[Stored items]
· · · · ·
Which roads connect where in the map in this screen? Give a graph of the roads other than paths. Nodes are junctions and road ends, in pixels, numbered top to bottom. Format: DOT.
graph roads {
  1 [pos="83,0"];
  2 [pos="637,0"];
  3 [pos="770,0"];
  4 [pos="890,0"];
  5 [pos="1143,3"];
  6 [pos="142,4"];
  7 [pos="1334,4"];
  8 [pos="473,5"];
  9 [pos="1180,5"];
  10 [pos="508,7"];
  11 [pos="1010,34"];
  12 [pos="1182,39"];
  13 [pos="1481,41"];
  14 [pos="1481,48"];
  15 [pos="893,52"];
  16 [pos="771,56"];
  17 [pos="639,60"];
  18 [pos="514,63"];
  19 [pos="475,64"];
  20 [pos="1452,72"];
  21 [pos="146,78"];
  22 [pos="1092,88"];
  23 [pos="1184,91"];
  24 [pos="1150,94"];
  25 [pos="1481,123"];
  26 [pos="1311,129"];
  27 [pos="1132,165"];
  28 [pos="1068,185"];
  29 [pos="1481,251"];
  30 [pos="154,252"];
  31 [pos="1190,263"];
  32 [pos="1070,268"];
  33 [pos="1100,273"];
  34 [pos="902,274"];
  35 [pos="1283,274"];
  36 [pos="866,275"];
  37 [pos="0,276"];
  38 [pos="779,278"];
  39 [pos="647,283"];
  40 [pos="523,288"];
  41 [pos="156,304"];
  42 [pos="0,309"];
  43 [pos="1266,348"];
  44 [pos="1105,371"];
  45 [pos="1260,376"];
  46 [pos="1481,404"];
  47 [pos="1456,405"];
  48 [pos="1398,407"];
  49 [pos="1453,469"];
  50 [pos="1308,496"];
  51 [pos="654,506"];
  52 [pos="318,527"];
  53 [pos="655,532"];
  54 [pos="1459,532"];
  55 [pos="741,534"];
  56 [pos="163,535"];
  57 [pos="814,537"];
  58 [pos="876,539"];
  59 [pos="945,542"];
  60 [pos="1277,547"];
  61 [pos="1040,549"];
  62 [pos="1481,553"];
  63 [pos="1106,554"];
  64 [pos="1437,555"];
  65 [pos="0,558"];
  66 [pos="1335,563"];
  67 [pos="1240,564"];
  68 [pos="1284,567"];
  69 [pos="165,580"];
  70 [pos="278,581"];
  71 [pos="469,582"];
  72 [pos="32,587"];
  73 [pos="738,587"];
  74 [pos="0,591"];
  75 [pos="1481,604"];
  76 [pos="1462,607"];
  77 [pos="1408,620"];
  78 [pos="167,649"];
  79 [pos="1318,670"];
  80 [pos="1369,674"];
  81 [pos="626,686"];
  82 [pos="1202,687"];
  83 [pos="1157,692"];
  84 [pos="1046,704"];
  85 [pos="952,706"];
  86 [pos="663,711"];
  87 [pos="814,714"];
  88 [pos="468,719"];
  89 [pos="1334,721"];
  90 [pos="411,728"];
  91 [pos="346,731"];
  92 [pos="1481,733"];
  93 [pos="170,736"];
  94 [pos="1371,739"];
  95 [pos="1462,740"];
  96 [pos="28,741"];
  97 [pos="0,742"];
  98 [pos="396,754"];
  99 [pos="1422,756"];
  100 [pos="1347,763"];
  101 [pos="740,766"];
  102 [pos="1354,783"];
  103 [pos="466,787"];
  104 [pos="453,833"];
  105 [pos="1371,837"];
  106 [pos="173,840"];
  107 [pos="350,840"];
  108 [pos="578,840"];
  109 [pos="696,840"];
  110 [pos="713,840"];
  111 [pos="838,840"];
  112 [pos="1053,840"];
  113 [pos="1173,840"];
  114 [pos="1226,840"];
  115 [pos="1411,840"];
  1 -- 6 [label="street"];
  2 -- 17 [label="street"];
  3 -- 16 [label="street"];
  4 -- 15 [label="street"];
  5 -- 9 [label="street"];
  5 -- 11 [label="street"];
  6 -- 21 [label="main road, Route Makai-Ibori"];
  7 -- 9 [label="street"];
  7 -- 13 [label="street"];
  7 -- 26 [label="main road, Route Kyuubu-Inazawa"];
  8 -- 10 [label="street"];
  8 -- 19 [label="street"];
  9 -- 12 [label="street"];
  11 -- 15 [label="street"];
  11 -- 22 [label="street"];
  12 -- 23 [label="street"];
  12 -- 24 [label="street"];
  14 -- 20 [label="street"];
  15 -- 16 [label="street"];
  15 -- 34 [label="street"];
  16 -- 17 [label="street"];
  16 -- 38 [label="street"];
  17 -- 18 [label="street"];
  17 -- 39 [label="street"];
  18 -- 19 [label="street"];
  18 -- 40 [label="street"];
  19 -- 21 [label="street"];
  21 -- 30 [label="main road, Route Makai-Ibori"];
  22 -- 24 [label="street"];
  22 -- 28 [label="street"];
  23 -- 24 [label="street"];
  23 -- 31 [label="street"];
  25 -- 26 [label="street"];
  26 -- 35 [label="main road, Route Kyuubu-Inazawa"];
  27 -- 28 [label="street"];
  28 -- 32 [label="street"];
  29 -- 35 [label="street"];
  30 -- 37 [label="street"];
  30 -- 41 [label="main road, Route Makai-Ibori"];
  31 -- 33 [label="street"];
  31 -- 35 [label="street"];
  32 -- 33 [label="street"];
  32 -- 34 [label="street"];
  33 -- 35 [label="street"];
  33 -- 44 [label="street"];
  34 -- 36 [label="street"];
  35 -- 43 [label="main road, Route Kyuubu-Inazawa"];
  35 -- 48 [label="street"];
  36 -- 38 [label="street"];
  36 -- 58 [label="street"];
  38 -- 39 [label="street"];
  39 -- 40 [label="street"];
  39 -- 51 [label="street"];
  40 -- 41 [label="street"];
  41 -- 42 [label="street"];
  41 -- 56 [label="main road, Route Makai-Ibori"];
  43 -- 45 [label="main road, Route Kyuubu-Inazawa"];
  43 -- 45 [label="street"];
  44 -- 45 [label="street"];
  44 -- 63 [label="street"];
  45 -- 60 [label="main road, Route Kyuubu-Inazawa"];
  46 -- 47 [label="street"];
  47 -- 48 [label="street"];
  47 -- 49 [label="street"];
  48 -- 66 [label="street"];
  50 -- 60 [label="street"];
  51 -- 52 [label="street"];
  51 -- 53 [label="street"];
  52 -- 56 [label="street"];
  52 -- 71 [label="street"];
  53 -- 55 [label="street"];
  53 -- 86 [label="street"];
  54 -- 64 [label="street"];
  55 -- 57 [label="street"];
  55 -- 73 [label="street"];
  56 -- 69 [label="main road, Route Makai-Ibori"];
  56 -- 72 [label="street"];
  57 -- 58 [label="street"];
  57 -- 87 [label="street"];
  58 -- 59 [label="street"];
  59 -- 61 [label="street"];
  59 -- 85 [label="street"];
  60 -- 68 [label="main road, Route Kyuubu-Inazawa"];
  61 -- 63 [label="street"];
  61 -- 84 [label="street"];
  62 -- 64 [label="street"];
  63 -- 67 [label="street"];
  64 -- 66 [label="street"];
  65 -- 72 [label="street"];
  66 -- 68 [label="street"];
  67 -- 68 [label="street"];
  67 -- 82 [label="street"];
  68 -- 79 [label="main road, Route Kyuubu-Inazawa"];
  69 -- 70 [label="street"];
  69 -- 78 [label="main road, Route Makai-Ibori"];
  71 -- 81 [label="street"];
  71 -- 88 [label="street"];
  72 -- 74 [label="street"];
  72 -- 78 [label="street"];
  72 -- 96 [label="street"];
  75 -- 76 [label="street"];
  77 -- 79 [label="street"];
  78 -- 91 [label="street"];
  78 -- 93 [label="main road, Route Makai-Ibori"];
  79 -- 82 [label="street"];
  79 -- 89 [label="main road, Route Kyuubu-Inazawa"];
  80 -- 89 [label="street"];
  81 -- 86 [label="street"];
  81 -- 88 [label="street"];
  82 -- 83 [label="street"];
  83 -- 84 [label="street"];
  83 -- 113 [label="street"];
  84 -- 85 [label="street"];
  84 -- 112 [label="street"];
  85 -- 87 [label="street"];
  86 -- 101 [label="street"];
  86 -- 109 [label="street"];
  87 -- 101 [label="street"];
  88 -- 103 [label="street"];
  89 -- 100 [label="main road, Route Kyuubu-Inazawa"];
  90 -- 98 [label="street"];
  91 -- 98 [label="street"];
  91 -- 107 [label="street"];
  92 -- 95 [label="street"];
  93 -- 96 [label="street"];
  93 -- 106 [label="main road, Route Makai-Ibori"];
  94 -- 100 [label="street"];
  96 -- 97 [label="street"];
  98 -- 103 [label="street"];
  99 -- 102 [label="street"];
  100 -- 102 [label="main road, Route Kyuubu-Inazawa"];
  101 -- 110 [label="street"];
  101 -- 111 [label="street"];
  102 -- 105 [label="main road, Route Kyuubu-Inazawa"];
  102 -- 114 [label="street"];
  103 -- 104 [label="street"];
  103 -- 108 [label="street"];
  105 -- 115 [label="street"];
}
· · · · ·
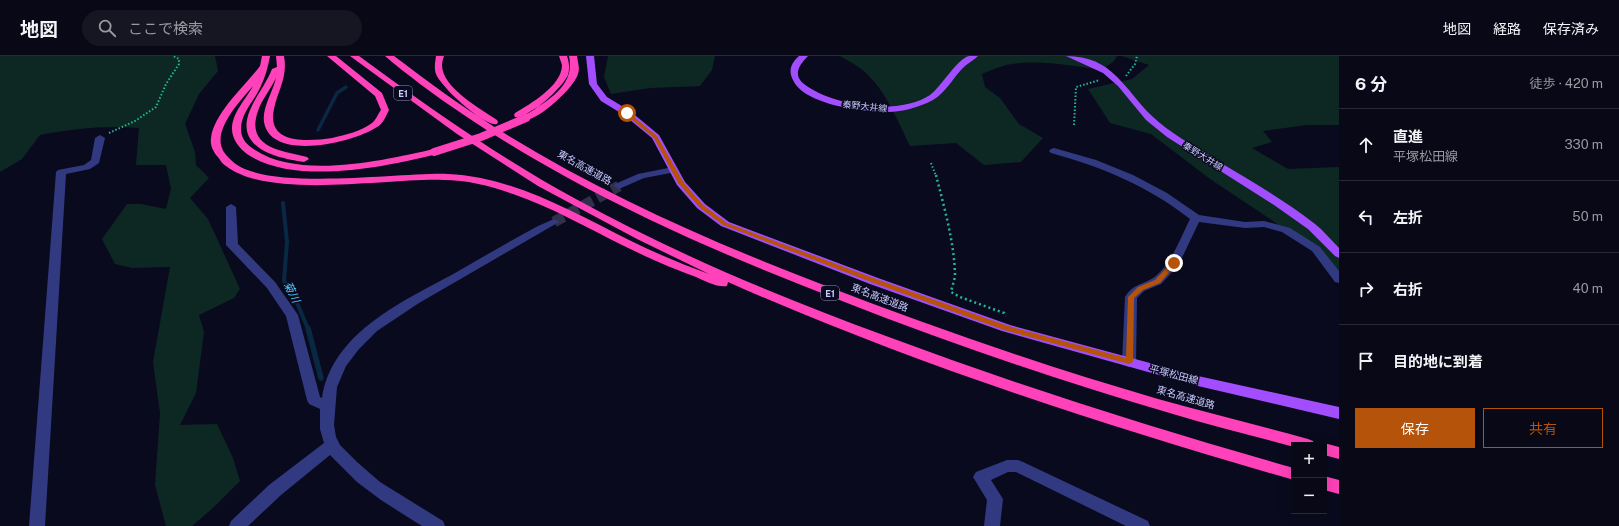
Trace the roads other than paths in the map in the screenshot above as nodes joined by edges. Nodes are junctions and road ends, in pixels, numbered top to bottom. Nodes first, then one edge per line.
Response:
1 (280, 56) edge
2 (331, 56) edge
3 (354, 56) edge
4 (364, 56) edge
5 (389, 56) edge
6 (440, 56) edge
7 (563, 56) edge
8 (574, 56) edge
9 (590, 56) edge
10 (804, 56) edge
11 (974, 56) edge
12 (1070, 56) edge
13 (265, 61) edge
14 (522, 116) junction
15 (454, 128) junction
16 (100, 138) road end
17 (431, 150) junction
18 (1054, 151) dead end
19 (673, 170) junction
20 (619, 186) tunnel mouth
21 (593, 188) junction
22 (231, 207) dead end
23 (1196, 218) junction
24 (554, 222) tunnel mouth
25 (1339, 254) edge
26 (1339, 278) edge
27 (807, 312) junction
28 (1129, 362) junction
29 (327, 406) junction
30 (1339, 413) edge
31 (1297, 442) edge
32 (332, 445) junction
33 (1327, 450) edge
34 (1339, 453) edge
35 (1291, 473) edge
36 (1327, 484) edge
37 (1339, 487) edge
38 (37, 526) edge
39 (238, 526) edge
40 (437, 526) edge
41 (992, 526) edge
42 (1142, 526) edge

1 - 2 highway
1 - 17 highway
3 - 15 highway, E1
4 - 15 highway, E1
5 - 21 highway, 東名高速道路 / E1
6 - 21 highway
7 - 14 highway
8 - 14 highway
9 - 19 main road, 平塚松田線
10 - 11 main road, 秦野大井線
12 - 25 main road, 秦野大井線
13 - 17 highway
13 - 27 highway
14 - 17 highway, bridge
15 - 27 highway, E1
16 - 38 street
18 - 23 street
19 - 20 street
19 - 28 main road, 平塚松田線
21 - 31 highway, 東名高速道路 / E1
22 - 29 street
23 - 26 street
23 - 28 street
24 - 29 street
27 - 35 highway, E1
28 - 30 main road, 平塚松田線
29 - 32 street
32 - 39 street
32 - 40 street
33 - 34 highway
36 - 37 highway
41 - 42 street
· · · · ·
## Problem statement
In the records above, locate each line with the word "than". Copy all such lines.

## Result
Which roads connect where in the map in this screen? Give a graph of the roads other than paths. Nodes are junctions and road ends, in pixels, numbered top to bottom. Format: DOT.
Trace the roads other than paths in the map in the screenshot above as nodes joined by edges. Nodes are junctions and road ends, in pixels, numbered top to bottom. Nodes first, then one edge per line.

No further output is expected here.